## TASK TO CARRY OUT
Each of the entries beneath this task should be written out exactly.

______

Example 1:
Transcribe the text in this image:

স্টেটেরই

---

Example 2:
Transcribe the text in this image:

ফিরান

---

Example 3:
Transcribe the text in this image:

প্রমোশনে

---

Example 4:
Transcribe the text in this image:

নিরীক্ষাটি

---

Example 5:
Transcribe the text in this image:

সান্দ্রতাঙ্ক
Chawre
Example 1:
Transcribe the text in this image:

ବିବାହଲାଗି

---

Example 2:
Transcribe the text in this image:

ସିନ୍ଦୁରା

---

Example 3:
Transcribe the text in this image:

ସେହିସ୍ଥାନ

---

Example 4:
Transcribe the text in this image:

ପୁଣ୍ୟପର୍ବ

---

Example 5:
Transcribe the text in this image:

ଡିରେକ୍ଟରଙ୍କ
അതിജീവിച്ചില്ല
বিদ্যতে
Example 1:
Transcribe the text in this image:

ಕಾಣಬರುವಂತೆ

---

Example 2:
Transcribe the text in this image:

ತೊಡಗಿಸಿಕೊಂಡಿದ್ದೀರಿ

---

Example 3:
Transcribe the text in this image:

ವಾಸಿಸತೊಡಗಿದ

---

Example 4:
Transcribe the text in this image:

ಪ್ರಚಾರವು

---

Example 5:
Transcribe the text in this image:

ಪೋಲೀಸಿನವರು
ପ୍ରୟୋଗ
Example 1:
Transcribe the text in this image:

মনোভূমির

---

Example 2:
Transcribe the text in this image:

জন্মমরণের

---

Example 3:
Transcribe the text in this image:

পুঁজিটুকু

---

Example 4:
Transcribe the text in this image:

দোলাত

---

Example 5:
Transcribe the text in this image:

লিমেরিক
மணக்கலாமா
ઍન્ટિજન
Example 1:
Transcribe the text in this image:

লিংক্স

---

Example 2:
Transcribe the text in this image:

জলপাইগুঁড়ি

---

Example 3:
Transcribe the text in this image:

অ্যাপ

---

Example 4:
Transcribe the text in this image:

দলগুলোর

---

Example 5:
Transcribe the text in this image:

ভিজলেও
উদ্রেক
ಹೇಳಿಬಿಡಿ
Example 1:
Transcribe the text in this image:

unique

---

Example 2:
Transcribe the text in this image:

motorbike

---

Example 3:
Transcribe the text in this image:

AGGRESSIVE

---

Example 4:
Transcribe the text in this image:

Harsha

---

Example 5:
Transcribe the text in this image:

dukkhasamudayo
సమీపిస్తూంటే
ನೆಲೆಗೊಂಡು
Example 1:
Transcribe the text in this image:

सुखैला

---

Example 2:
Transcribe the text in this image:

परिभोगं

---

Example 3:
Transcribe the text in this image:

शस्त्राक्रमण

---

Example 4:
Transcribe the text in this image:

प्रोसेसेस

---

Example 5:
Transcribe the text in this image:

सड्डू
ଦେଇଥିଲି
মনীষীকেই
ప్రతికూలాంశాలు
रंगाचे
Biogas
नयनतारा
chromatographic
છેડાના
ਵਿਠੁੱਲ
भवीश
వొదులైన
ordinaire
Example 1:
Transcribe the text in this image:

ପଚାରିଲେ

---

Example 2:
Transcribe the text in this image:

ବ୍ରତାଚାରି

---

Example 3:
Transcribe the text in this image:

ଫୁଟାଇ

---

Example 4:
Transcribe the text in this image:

______

## OUTPUT BELOW
Example 1:
Transcribe the text in this image:

স্টেটেরই

---

Example 2:
Transcribe the text in this image:

ফিরান

---

Example 3:
Transcribe the text in this image:

প্রমোশনে

---

Example 4:
Transcribe the text in this image:

নিরীক্ষাটি

---

Example 5:
Transcribe the text in this image:

সান্দ্রতাঙ্ক
Chawre
Example 1:
Transcribe the text in this image:

ବିବାହଲାଗି

---

Example 2:
Transcribe the text in this image:

ସିନ୍ଦୁରା

---

Example 3:
Transcribe the text in this image:

ସେହିସ୍ଥାନ

---

Example 4:
Transcribe the text in this image:

ପୁଣ୍ୟପର୍ବ

---

Example 5:
Transcribe the text in this image:

ଡିରେକ୍ଟରଙ୍କ
അതിജീവിച്ചില്ല
বিদ্যতে
Example 1:
Transcribe the text in this image:

ಕಾಣಬರುವಂತೆ

---

Example 2:
Transcribe the text in this image:

ತೊಡಗಿಸಿಕೊಂಡಿದ್ದೀರಿ

---

Example 3:
Transcribe the text in this image:

ವಾಸಿಸತೊಡಗಿದ

---

Example 4:
Transcribe the text in this image:

ಪ್ರಚಾರವು

---

Example 5:
Transcribe the text in this image:

ಪೋಲೀಸಿನವರು
ପ୍ରୟୋଗ
Example 1:
Transcribe the text in this image:

মনোভূমির

---

Example 2:
Transcribe the text in this image:

জন্মমরণের

---

Example 3:
Transcribe the text in this image:

পুঁজিটুকু

---

Example 4:
Transcribe the text in this image:

দোলাত

---

Example 5:
Transcribe the text in this image:

লিমেরিক
மணக்கலாமா
ઍન્ટિજન
Example 1:
Transcribe the text in this image:

লিংক্স

---

Example 2:
Transcribe the text in this image:

জলপাইগুঁড়ি

---

Example 3:
Transcribe the text in this image:

অ্যাপ

---

Example 4:
Transcribe the text in this image:

দলগুলোর

---

Example 5:
Transcribe the text in this image:

ভিজলেও
উদ্রেক
ಹೇಳಿಬಿಡಿ
Example 1:
Transcribe the text in this image:

unique

---

Example 2:
Transcribe the text in this image:

motorbike

---

Example 3:
Transcribe the text in this image:

AGGRESSIVE

---

Example 4:
Transcribe the text in this image:

Harsha

---

Example 5:
Transcribe the text in this image:

dukkhasamudayo
సమీపిస్తూంటే
ನೆಲೆಗೊಂಡು
Example 1:
Transcribe the text in this image:

सुखैला

---

Example 2:
Transcribe the text in this image:

परिभोगं

---

Example 3:
Transcribe the text in this image:

शस्त्राक्रमण

---

Example 4:
Transcribe the text in this image:

प्रोसेसेस

---

Example 5:
Transcribe the text in this image:

सड्डू
ଦେଇଥିଲି
মনীষীকেই
ప్రతికూలాంశాలు
रंगाचे
Biogas
नयनतारा
chromatographic
છેડાના
ਵਿਠੁੱਲ
भवीश
వొదులైన
ordinaire
Example 1:
Transcribe the text in this image:

ପଚାରିଲେ

---

Example 2:
Transcribe the text in this image:

ବ୍ରତାଚାରି

---

Example 3:
Transcribe the text in this image:

ଫୁଟାଇ

---

Example 4:
Transcribe the text in this image:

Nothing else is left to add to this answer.